The University of Southern California (USC) has unveiled its plans for a School of Advanced Computing, part of its $1 billion initiative to expand advanced computing.

The USC School of Advanced Computing will be open to all students regardless of major, teaching ethical uses of technology and working on "society’s most pressing issues."

The new school will be led by Gaurav Sukhatme — professor of computer science and electrical and computer engineering and executive vice dean of the Viterbi School of Engineering.

"The School of Advanced Computing signals USC's mission to provide a digital backbone for education across the university and to pursue advanced research in all aspects of computing," Sukhatme said in a press release.

"From the design of new paradigms for artificial intelligence and machine learning to explorations in science, medicine, business, policy, law, the humanities, and the arts — it is a tremendous honor and privilege to lead this initiative."

Operating within the USC Viterbi School of Engineering, the School of Advanced Computing will operate as a "school-within-a-school," and contain the university's Department of Computer Science, Electrical and Computer Engineering and its Division of Computing Education.

The school is a fundamental piece of USC President Carol Folt's Frontiers of Computing initiative, a 10-year, billion-dollar campaign launched last spring.

The initiative was made possible by a $260 million gift from the Lord Foundation of California, a nonprofit foundation that supports USC.

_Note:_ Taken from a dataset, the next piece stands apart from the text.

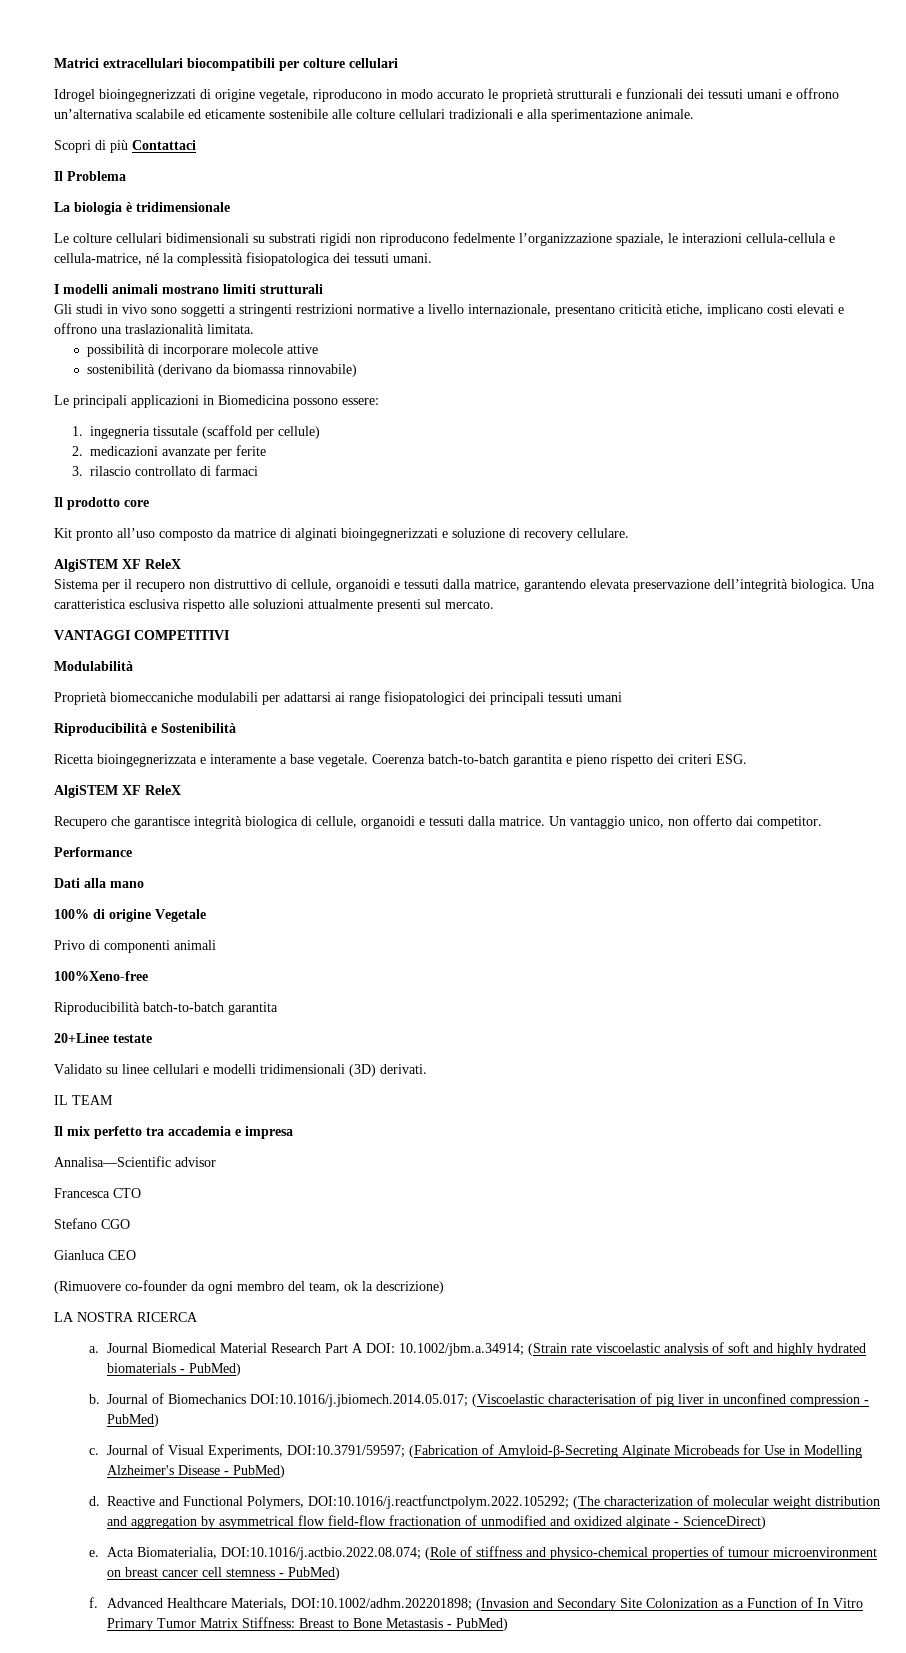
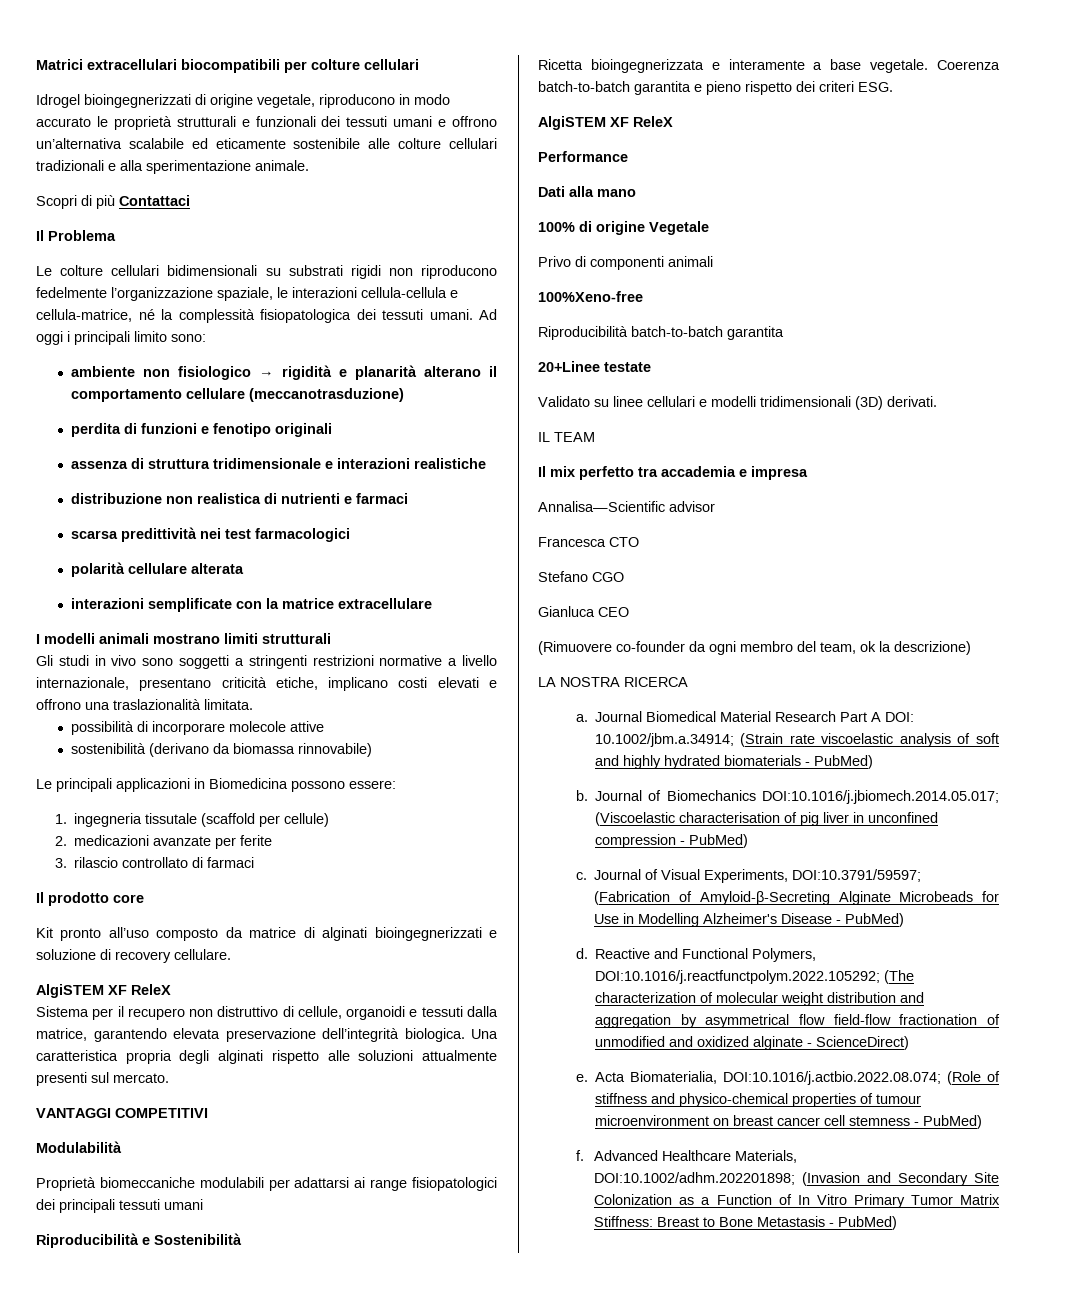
[54,202,230,215] // La biologia è tridimensionale -> (116, 235) none
(432, 258) none -> [479,309,497,320] [36,331,206,345] [70,365,498,380] [70,388,404,402] [70,423,332,437] [70,458,486,469] [70,493,408,504] [70,527,350,542] [70,562,244,577] [70,598,432,612] Ad oggi i principali limito sono: // ambiente non fisiologico → rigidità e planarità alterano il comportamento cellulare (meccanotrasduzione) // perdita di funzioni e fenotipo originali // assenza di struttura tridimensionale e interazioni realistiche // distribuzione non realistica di nutrienti e farmaci // scarsa predittività nei test farmacologici // polarità cellulare alterata // interazioni semplificate con la matrice extracellulare
[129,599,180,609] esclusiva -> [125,1050,264,1064] propria degli alginati
[54,815,822,829] // Recupero che garantisce integrità biologica di cellule, organoidi e tessuti dalla matrice. Un vantaggio unico, non offerto dai competitor. -> (673, 121) none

The school will be housed in the Dr. Allen and Charlotte Ginsburg Human-Centered Computation Hall, a 116,000-square-foot facility scheduled to open this summer.

Students will be able to engage in a variety of academic programs focused on advanced computing across multiple disciplines, from healthcare to finance, according to the university.

"Software pioneer Marc Andreessen famously said a decade ago that software is eating the world. I would say that, in fact, computing is eating the world," Sukhatme said.